BEGIN Information given

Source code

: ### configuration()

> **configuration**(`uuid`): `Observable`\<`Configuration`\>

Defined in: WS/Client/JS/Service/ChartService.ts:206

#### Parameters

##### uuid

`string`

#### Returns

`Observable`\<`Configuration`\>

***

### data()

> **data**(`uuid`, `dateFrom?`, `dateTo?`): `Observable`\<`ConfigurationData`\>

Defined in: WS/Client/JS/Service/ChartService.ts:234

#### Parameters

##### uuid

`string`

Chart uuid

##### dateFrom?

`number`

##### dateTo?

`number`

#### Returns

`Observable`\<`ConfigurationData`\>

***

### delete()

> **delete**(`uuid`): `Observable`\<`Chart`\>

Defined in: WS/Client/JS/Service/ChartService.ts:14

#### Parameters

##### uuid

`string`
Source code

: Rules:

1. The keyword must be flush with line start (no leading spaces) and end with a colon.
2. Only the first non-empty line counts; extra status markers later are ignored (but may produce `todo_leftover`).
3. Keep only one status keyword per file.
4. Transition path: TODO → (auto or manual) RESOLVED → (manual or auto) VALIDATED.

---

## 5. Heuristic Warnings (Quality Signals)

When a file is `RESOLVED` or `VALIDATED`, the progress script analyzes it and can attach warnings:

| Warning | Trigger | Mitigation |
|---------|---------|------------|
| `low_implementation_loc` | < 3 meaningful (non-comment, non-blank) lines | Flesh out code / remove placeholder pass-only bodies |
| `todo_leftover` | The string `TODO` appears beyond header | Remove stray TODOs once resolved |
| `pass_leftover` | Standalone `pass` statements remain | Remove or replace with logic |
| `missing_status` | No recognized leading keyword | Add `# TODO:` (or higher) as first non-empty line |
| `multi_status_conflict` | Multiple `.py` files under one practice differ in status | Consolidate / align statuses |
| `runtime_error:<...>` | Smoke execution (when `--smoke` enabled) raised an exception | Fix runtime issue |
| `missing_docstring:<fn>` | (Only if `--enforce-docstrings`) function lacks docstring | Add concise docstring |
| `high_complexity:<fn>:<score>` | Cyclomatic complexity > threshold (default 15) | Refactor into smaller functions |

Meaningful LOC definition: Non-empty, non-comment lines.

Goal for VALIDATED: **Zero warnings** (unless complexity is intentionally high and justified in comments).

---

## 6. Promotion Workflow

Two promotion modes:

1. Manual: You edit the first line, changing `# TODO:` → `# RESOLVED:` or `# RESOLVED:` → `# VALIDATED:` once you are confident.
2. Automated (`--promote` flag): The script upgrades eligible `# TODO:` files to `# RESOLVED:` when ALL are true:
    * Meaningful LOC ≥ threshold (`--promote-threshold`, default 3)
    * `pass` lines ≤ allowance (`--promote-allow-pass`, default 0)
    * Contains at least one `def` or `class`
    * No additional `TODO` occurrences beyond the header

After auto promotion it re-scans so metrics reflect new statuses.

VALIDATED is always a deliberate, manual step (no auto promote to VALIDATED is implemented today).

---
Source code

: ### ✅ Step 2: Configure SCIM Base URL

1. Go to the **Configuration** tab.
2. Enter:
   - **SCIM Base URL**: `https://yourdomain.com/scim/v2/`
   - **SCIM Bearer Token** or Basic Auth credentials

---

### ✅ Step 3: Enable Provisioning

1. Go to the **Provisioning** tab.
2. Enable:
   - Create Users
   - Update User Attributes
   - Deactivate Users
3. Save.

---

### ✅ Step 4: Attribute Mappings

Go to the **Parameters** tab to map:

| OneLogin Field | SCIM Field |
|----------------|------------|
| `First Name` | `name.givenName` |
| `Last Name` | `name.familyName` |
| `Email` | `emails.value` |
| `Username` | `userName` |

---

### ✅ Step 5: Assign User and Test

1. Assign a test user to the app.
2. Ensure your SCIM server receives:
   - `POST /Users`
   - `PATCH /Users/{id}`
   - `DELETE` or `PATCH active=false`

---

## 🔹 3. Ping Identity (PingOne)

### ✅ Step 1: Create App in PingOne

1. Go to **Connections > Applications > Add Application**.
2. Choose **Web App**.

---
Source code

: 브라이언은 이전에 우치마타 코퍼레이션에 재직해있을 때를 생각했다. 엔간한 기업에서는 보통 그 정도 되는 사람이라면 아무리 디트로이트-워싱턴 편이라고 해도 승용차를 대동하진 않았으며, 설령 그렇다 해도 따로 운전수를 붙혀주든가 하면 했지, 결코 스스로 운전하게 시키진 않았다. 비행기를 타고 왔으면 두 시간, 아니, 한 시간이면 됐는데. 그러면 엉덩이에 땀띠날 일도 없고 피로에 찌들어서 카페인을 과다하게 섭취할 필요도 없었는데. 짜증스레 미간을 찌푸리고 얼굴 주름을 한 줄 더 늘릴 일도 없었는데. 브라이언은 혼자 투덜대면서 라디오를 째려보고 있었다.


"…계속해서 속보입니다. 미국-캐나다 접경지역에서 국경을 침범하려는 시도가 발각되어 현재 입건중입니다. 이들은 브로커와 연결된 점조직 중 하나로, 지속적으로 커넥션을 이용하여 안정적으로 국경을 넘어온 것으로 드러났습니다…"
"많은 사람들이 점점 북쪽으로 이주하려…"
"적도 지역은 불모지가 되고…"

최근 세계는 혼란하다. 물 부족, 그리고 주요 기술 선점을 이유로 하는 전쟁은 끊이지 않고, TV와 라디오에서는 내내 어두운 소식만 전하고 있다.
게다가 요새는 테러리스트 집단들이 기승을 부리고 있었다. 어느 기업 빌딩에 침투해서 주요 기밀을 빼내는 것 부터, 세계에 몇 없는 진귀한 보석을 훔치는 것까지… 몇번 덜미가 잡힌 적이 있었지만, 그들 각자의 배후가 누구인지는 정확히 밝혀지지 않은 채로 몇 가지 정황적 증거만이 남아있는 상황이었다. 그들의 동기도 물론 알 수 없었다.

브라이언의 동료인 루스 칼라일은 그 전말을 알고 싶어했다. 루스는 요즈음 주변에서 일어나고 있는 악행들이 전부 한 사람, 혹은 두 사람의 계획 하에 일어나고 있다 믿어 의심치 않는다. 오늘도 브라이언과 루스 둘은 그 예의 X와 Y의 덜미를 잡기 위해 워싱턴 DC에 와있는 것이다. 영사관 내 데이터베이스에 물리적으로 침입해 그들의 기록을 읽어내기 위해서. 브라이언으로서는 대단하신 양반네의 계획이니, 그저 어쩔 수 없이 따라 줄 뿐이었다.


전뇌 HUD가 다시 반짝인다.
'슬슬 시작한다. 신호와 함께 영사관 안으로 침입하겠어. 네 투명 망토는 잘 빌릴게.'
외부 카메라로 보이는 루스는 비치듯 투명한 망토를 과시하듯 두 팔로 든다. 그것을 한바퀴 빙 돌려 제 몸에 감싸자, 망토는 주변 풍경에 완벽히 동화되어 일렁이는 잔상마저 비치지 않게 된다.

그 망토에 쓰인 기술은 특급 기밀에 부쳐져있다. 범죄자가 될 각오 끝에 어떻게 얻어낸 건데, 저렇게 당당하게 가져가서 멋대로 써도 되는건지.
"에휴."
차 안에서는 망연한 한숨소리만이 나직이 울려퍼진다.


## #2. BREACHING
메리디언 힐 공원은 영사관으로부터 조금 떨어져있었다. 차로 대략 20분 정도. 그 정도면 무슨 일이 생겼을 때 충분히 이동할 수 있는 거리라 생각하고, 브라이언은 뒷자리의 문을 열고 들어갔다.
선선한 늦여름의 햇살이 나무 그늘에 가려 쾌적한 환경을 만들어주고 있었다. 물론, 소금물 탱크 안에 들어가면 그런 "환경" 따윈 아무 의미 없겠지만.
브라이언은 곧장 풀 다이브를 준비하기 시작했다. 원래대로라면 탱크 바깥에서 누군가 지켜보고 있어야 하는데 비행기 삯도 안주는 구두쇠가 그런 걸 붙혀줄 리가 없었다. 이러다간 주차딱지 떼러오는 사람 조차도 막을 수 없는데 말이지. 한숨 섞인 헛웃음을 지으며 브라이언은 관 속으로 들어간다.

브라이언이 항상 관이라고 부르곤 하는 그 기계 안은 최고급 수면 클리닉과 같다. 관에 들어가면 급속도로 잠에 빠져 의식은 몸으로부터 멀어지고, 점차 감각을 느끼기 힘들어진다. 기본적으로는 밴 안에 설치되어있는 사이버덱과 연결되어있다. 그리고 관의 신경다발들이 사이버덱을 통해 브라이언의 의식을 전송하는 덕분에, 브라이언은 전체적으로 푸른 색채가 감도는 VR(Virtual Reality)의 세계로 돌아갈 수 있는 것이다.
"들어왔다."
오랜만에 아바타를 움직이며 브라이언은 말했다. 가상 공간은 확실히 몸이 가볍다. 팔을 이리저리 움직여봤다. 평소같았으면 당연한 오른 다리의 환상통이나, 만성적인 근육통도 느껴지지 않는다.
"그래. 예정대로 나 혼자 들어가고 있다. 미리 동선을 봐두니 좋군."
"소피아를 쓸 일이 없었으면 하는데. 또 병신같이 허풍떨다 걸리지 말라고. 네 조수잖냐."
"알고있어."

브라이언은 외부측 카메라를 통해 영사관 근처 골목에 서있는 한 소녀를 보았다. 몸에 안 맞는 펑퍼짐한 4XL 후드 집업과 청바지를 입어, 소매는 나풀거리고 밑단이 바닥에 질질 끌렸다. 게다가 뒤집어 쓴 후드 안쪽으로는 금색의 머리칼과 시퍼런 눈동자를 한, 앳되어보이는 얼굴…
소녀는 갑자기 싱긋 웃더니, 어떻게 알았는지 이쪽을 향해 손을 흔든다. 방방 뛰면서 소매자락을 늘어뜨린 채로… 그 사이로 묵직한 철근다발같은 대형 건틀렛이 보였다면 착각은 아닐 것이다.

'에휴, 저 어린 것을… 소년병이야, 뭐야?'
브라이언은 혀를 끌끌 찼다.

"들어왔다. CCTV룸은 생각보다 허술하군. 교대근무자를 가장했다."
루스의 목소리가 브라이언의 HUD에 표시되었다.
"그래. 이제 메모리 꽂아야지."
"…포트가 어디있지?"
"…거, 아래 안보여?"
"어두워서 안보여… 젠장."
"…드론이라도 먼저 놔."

END Information given

Task to complete:
Rewrite everything from the start of the lines down to the line containing "When a file", replacing "Parameters" with "Arguments" and leaving everything else unchanged.

Result:
Source code

: ### configuration()

> **configuration**(`uuid`): `Observable`\<`Configuration`\>

Defined in: WS/Client/JS/Service/ChartService.ts:206

#### Arguments

##### uuid

`string`

#### Returns

`Observable`\<`Configuration`\>

***

### data()

> **data**(`uuid`, `dateFrom?`, `dateTo?`): `Observable`\<`ConfigurationData`\>

Defined in: WS/Client/JS/Service/ChartService.ts:234

#### Arguments

##### uuid

`string`

Chart uuid

##### dateFrom?

`number`

##### dateTo?

`number`

#### Returns

`Observable`\<`ConfigurationData`\>

***

### delete()

> **delete**(`uuid`): `Observable`\<`Chart`\>

Defined in: WS/Client/JS/Service/ChartService.ts:14

#### Arguments

##### uuid

`string`
Source code

: Rules:

1. The keyword must be flush with line start (no leading spaces) and end with a colon.
2. Only the first non-empty line counts; extra status markers later are ignored (but may produce `todo_leftover`).
3. Keep only one status keyword per file.
4. Transition path: TODO → (auto or manual) RESOLVED → (manual or auto) VALIDATED.

---

## 5. Heuristic Warnings (Quality Signals)

When a file is `RESOLVED` or `VALIDATED`, the progress script analyzes it and can attach warnings:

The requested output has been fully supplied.